One of the Manhattan coroners singled out for particularly “scandalous” conduct was Herman Hellenstein, and he was dragged kicking and screaming before the commission. It soon became evident that not only was he on the payroll of several insurance and railroad companies, but that his predilection for corporate arm-twisting had secured lucrative jobs for several of his friends. After a miserable grilling, Hellenstein, white and visibly shaken, conceded that the office of coroner should be abolished. Another coroner called to testify added little to his already murky reputation by declaring that he always declined to refer to legal books for fear that they might “confuse him.”
At the time of Wallstein’s review, Manhattan had four coroners; there were two in Brooklyn, two in Queens, two in the Bronx, and one in Staten Island. Those based in Manhattan, Brooklyn, and the Bronx each received $6,000 per annum, while coroners in Queens and Staten Island had to make do with $4,000. In addition, each office employed a coroner’s physician who was paid $3,000 a year, and a clerk who received another $2,000. Wallstein estimated that the coroner system was costing New York’s taxpayers approximately $172,000 a year.

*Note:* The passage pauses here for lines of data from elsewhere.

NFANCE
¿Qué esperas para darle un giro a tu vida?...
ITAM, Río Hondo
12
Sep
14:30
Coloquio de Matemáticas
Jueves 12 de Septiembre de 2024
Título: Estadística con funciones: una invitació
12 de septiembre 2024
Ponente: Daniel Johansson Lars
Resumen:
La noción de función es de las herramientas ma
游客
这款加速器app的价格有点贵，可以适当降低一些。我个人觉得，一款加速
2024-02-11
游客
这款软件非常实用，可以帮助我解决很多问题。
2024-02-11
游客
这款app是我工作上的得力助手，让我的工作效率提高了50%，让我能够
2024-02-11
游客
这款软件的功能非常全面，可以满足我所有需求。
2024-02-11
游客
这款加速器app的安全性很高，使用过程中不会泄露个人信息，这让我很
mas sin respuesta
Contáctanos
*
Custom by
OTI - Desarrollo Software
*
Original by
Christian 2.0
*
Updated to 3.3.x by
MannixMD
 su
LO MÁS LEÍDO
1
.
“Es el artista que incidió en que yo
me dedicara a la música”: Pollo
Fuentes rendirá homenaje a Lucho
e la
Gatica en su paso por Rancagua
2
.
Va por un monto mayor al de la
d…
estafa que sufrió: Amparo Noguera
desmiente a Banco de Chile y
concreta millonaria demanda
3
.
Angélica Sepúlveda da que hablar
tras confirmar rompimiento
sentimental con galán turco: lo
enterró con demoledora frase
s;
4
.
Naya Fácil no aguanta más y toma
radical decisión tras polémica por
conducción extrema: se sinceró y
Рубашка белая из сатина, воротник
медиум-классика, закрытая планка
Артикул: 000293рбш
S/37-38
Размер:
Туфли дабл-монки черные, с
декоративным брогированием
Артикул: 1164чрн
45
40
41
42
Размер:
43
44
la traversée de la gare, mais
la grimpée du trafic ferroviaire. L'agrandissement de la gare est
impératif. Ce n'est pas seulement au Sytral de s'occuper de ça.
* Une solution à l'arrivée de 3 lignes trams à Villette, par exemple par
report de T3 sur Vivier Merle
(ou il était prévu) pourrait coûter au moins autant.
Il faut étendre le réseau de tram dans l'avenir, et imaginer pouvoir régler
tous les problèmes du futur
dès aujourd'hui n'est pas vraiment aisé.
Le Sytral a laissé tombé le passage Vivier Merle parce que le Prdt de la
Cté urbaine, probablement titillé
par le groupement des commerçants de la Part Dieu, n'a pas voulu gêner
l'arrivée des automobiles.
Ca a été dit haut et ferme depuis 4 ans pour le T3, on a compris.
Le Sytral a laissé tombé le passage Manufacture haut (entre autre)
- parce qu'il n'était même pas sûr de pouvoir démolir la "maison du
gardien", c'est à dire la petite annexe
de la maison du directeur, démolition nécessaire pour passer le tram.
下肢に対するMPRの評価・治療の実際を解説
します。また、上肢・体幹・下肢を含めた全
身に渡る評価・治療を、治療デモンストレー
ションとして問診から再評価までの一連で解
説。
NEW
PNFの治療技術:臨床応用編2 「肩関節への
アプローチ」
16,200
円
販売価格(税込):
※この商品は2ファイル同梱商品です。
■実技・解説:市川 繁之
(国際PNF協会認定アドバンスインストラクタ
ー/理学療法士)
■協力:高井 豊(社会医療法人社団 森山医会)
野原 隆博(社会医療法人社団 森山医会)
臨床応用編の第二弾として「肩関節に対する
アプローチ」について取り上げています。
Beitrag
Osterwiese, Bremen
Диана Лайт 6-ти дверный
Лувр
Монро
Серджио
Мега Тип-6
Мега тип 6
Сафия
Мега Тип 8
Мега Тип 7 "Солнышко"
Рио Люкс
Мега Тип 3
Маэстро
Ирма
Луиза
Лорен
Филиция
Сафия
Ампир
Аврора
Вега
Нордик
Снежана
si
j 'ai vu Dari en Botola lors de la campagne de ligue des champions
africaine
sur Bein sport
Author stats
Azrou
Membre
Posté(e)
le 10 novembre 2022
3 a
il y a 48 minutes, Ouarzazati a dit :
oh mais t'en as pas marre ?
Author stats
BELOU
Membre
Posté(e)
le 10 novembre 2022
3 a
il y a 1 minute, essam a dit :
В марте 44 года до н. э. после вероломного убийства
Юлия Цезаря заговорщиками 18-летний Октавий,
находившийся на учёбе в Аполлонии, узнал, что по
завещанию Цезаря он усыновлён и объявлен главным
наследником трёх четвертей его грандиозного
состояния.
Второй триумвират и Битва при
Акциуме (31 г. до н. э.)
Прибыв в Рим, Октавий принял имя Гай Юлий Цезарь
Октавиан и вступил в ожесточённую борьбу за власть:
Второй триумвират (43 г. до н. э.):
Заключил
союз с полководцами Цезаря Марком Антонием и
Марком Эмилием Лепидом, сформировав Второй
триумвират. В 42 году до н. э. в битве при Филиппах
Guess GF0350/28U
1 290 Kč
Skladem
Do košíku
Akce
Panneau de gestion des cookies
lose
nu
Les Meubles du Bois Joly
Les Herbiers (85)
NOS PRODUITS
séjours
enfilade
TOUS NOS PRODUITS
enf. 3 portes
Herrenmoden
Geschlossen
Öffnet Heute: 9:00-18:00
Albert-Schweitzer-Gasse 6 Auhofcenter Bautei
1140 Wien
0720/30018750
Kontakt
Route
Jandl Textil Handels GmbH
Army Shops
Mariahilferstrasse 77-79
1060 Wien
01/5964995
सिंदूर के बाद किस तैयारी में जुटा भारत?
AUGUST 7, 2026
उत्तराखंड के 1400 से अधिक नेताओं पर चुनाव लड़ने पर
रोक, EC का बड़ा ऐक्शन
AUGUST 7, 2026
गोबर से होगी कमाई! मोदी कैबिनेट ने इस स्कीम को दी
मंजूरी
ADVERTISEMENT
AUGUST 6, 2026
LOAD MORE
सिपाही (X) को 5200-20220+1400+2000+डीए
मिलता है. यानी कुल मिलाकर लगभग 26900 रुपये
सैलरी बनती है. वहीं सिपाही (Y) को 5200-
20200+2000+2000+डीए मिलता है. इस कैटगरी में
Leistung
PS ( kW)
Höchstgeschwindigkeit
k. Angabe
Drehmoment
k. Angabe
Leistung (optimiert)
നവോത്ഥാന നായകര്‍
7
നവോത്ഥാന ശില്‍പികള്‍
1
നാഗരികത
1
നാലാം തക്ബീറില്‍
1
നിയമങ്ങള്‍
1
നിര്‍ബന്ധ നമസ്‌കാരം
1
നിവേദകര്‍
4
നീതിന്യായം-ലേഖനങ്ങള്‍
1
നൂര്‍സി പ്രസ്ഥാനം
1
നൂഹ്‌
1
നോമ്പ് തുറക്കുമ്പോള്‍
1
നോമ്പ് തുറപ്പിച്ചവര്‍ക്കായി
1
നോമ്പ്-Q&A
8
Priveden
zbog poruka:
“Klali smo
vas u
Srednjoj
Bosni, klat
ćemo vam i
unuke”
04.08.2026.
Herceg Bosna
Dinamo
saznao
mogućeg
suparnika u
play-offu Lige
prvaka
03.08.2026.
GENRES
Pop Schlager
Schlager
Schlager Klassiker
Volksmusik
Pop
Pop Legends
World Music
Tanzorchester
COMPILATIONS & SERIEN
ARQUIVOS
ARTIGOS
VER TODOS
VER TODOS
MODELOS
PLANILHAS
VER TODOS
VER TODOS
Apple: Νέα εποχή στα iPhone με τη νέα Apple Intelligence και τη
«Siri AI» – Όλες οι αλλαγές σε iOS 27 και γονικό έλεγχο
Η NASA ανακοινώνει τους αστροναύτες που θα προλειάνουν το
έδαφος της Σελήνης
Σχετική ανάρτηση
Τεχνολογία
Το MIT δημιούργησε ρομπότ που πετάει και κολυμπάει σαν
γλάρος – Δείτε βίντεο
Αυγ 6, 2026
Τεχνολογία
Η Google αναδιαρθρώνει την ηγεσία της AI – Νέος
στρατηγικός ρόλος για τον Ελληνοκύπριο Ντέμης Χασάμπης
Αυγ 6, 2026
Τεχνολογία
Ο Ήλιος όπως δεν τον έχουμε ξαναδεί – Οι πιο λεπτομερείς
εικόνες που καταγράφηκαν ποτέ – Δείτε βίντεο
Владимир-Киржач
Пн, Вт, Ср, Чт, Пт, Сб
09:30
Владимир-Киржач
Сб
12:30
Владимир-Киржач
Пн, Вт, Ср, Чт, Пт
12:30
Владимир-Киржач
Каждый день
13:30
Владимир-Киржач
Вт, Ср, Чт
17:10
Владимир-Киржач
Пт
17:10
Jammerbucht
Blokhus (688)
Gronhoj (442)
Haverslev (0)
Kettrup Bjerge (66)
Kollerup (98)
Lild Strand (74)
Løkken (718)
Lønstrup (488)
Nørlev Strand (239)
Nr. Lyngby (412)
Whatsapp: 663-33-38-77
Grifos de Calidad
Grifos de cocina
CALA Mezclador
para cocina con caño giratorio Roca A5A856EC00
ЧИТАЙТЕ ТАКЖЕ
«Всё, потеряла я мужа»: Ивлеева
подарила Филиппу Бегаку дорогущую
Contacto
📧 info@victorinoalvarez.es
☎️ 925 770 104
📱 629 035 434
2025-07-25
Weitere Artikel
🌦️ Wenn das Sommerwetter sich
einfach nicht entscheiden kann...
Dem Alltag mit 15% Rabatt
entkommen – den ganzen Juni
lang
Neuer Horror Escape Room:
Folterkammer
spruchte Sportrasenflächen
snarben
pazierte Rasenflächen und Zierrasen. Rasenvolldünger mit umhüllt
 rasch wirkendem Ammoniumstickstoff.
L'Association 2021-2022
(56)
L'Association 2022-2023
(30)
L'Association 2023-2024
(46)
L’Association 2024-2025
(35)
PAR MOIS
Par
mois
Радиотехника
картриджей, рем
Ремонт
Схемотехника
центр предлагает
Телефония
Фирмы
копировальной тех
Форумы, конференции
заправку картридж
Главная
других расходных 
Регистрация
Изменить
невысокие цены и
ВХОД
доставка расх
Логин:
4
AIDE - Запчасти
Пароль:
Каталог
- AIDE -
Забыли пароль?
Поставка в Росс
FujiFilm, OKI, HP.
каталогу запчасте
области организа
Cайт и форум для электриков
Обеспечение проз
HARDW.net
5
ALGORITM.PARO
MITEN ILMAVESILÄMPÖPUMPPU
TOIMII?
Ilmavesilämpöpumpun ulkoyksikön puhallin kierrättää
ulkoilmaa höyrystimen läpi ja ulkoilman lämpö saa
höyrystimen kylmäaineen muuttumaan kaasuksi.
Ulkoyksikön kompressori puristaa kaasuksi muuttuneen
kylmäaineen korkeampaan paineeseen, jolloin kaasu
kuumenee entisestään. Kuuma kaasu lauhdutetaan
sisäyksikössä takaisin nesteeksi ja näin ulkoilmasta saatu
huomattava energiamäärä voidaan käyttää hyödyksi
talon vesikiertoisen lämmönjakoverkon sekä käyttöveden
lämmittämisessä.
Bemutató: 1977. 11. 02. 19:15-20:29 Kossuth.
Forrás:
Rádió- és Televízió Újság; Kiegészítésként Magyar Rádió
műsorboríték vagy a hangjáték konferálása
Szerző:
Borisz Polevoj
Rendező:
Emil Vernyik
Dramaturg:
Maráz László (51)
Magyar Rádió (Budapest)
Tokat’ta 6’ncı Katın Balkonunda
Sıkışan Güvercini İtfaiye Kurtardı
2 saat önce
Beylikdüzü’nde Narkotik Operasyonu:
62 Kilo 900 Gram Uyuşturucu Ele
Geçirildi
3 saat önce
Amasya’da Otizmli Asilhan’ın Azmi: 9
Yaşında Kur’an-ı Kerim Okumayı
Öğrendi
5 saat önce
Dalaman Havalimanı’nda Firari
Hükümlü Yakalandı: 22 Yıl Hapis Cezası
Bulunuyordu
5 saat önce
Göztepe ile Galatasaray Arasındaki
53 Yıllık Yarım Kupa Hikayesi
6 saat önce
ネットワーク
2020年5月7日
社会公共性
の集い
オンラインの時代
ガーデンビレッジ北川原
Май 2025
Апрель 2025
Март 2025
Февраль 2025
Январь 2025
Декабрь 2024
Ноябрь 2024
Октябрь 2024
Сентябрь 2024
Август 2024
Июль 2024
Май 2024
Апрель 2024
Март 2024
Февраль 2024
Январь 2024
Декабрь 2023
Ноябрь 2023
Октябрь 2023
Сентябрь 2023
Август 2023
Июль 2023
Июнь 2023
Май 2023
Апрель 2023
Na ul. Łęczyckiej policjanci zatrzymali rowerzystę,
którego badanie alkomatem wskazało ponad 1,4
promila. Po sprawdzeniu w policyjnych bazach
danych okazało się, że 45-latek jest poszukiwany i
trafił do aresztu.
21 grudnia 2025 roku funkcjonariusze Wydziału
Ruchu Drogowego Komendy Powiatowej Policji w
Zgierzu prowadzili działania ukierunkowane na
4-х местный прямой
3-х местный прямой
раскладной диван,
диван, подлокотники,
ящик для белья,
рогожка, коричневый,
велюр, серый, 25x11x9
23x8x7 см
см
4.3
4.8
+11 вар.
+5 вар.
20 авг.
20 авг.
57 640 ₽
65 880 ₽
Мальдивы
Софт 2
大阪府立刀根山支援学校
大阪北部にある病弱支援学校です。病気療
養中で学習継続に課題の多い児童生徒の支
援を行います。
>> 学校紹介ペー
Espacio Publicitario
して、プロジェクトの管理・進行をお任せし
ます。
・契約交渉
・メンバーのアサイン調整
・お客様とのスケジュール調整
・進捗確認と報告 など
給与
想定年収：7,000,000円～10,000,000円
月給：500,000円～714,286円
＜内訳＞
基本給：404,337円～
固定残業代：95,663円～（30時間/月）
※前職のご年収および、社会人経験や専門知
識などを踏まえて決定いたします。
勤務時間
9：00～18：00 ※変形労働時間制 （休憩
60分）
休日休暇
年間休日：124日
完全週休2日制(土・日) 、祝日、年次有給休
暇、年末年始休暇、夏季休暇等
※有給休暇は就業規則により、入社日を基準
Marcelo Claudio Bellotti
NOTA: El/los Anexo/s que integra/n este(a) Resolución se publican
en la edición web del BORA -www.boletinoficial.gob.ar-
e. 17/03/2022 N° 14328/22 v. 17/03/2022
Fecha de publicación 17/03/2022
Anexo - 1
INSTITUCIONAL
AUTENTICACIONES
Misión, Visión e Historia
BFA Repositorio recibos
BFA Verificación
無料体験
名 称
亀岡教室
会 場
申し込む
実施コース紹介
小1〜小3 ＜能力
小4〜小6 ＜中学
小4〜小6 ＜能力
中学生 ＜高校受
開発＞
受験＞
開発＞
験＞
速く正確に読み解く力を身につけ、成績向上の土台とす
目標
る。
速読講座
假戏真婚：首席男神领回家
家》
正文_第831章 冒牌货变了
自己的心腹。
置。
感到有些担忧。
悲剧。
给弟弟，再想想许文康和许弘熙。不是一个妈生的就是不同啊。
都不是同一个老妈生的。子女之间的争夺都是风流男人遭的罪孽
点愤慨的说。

By contrast, the Suffolk County medical examiner’s office based in Boston, Massachusetts, operated efficiently on just $32,500 per annum. Wallstein recommended that the old elective coroner system, with its graft and political quid pro quos, be replaced by a system based on the Suffolk County template, whereb
y a medical examiner was appointed—in New York’s case, by the mayor—for seven years.
Mitchel took Wallstein’s recommendations on board (although the seven-year term was not adopted; the New York position would last until retirement), and on April 7, 1915, a bill passed the New York legislature abolishing the coroner system. The small print stated that current holders of the post would be replaced when their engagement ended on January 1, 1918. After that, the city of New York would have its first chief medical examiner. Qualification criteria for the new post were rigid and trifold. Each candidate needed to be a physician, a trained pathologist, and an expert microscopist. Applications would be vetted and then the final candidates would sit a competitive exam. The successful applicant would be based in Manhattan and receive an annual salary of seventy-five hundred dollars and the power to appoint deputy medical examiners in each of the other four boroughs, all of whom would be under his authority.